Passage to read.
▶

To baptize or be baptized was originally an act of civil disobedience, a stance that espoused religious freedom, separation of church and state, and voluntary acceptance of the faith. Unlike most of our history, early converts needed to count the cost of possible imprisonment, banishment as refugees, and suffering even to death. In a safer nineteenth century, baptism at an earlier age seemed more feasible. A frequent historical caricature of Brethren preaching claims that whatever the text, the minister always managed to get around to the topic of baptism.[ii]
The centrality of immersion baptism came from the growing sect’s reading of the New Testament and a study of the early church, synthesized through the writings of Radical Pietist Gottfried Arnold.[iii] In this practice they found a convergence of the inner change of heart described throughout Pietist literature and the outward form they believed Scripture and the early church required to indicate such a change. Baptism remains central for Brethren groups as a signifier of the central dialectics at the heart of our faith—inner and outer, individual and corporate, Word and Spirit.

◀

Task inputs.

▶

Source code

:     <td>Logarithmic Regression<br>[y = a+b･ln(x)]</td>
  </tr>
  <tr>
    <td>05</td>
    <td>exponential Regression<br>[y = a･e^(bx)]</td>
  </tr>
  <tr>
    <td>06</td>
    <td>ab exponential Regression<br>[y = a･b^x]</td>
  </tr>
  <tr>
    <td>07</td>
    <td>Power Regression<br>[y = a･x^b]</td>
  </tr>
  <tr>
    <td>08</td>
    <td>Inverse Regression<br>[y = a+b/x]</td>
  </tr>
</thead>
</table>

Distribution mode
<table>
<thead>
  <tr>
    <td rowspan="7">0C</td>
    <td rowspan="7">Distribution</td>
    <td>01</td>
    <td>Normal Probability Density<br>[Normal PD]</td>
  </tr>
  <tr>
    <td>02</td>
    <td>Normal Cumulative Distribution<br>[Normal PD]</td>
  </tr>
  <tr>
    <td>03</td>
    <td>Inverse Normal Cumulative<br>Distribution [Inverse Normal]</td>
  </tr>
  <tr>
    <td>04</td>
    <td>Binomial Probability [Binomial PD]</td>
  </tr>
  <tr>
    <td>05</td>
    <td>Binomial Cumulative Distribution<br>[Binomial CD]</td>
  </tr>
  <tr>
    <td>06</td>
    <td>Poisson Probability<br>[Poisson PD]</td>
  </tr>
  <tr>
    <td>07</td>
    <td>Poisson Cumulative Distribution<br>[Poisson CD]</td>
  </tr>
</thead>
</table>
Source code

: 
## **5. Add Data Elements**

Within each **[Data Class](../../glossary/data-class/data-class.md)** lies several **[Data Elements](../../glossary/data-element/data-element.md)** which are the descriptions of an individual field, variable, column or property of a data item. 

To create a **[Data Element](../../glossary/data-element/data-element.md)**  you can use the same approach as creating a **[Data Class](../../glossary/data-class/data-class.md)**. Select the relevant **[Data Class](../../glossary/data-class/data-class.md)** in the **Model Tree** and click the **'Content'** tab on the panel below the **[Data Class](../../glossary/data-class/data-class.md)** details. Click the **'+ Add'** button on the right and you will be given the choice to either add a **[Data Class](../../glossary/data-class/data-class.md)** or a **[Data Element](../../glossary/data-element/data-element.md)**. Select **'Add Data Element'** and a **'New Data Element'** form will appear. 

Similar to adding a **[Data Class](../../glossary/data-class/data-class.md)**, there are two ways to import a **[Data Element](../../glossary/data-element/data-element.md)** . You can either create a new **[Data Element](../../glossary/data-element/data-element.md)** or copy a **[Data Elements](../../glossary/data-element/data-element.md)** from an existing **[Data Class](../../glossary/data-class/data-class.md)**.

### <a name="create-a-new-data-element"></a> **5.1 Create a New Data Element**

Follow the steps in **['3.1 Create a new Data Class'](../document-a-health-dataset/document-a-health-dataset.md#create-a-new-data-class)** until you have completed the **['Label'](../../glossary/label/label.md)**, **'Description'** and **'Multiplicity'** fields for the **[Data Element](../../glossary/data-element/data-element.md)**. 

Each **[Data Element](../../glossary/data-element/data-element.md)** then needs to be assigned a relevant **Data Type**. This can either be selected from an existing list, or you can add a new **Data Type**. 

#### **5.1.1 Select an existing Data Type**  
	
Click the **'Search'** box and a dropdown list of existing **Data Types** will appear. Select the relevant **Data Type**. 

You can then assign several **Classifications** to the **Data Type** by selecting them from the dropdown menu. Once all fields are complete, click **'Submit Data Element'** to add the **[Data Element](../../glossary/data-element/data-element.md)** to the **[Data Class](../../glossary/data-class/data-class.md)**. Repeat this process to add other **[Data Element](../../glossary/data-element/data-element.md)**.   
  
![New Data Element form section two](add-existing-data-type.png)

◀

Work request 1.
Answer these questions about the passage on Brethren baptism, one per line:
(a) What possible costs did early converts need to count?
(b) Through whose writings was the growing sect's reading of the New Testament and study of the early church synthesized?
(c) Which dialectics does baptism signify for Brethren groups?
Work request 2. In the listing, take the lines from the one containing "Follow the steps" through the end of the listing and arrange them as a numbered list, leaving out blank lines.

Written answer 1.
(a) Imprisonment, banishment as refugees, and suffering even to death.
(b) The writings of Radical Pietist Gottfried Arnold.
(c) Inner and outer, individual and corporate, Word and Spirit.

Written answer 2.
1. Follow the steps in **['3.1 Create a new Data Class'](../document-a-health-dataset/document-a-health-dataset.md#create-a-new-data-class)** until you have completed the **['Label'](../../glossary/label/label.md)**, **'Description'** and **'Multiplicity'** fields for the **[Data Element](../../glossary/data-element/data-element.md)**. 
2. Each **[Data Element](../../glossary/data-element/data-element.md)** then needs to be assigned a relevant **Data Type**. This can either be selected from an existing list, or you can add a new **Data Type**. 
3. #### **5.1.1 Select an existing Data Type**  
4. Click the **'Search'** box and a dropdown list of existing **Data Types** will appear. Select the relevant **Data Type**. 
5. You can then assign several **Classifications** to the **Data Type** by selecting them from the dropdown menu. Once all fields are complete, click **'Submit Data Element'** to add the **[Data Element](../../glossary/data-element/data-element.md)** to the **[Data Class](../../glossary/data-class/data-class.md)**. Repeat this process to add other **[Data Element](../../glossary/data-element/data-element.md)**.   
6. ![New Data Element form section two](add-existing-data-type.png)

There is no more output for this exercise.